EXTRAIT —
________
La beauté de l’haltérophilie réside dans sa simplicité. Une barre posée sur une plate-forme, deux mouvements, six tentatives. Après une compétition, tout le monde sait qui est le meilleur et de combien. Nous pouvons mesurer notre succès en kilogrammes.
En fin de compte, l’haltérophilie est une question de chiffres.
Et en ce qui concerne les chiffres, personne n’est plus impressionnant que celui qui a créé la méthode Bulgare, Ivan Abadjiev ! En 1969, il a repris l’équipe nationale Bulgare d’haltérophilie en difficulté. Jusque-là, la Bulgarie n’avait remporté aucune médaille en haltérophilie. Aux jeux de 1972, ils ont remporté six médailles, trois d’or et trois d’argent. Quatre ans plus tard, ils en ont encore gagné six. Et puis huit médailles. En 1984, dirigés par un jeune de 17 ans nommé Naim Suleymanoglu, ils semblaient prêts à en gagner encore plus, mais un boycott des Jeux de Los Angeles par le Bloc de l’Est a délégué l’équipe d’Abadjiev aux Jeux de l’amitié, où elle en a remporté dix.
L’apogée de l’équipe d’haltérophilie bulgare a eu lieu en 1986 où, à domicile, ils ont remporté sept médailles d’or sur dix !
Évidemment ces chiffres sont impressionnants, mais ils ne reflètent pas pleinement à quel point l’équipe d’Abadjiev a perturbé l’haltérophilie à cette époque. En 1972, juste avant l’élimination du développé, l’Union soviétique revendiquait 22 des records du monde (développé compris). La Bulgarie elle, en possédait trois, toutes remportées aux jeux de Munich. En 1992, juste avant la réinitialisation des records du monde, l’URSS détenait onze records. Les athlètes d’Abadjiev en détenaient treize, sans compter les trois records du monde établis par Suleymanoglu alors qu’il représentait la Turquie.
Pour comprendre à quel point il était étonnant pour la Bulgarie de battre les Soviétiques, considérez ce fait. En 1984, l’URSS comptait 340 000 haltérophiles enregistrés. La Bulgarie n’en avait que 5 000 !
________
TRAVAIL DEMANDÉ —
1) Relevez toutes les années citées dans l'extrait sur l'haltérophilie bulgare, sans doublon.
2) Traduisez en anglais cette phrase de l'extrait : « En fin de compte, l’haltérophilie est une question de chiffres. »
3) Citez le passage de l'extrait qui commence par les mots contenant "En fin de compte, l’haltérophilie" et s'achève sur "d’or sur dix !".

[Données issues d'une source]
________
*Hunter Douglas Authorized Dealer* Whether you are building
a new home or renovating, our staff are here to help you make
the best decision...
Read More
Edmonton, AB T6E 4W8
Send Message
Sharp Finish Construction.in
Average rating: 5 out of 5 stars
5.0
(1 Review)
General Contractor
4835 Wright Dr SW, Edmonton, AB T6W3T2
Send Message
________
CORRIGÉ —
1) 1969, 1972, 1984, 1986, 1992

2) In the end, weightlifting is a matter of numbers.

3)
En fin de compte, l’haltérophilie est une question de chiffres.
Et en ce qui concerne les chiffres, personne n’est plus impressionnant que celui qui a créé la méthode Bulgare, Ivan Abadjiev ! En 1969, il a repris l’équipe nationale Bulgare d’haltérophilie en difficulté. Jusque-là, la Bulgarie n’avait remporté aucune médaille en haltérophilie. Aux jeux de 1972, ils ont remporté six médailles, trois d’or et trois d’argent. Quatre ans plus tard, ils en ont encore gagné six. Et puis huit médailles. En 1984, dirigés par un jeune de 17 ans nommé Naim Suleymanoglu, ils semblaient prêts à en gagner encore plus, mais un boycott des Jeux de Los Angeles par le Bloc de l’Est a délégué l’équipe d’Abadjiev aux Jeux de l’amitié, où elle en a remporté dix.
L’apogée de l’équipe d’haltérophilie bulgare a eu lieu en 1986 où, à domicile, ils ont remporté sept médailles d’or sur dix !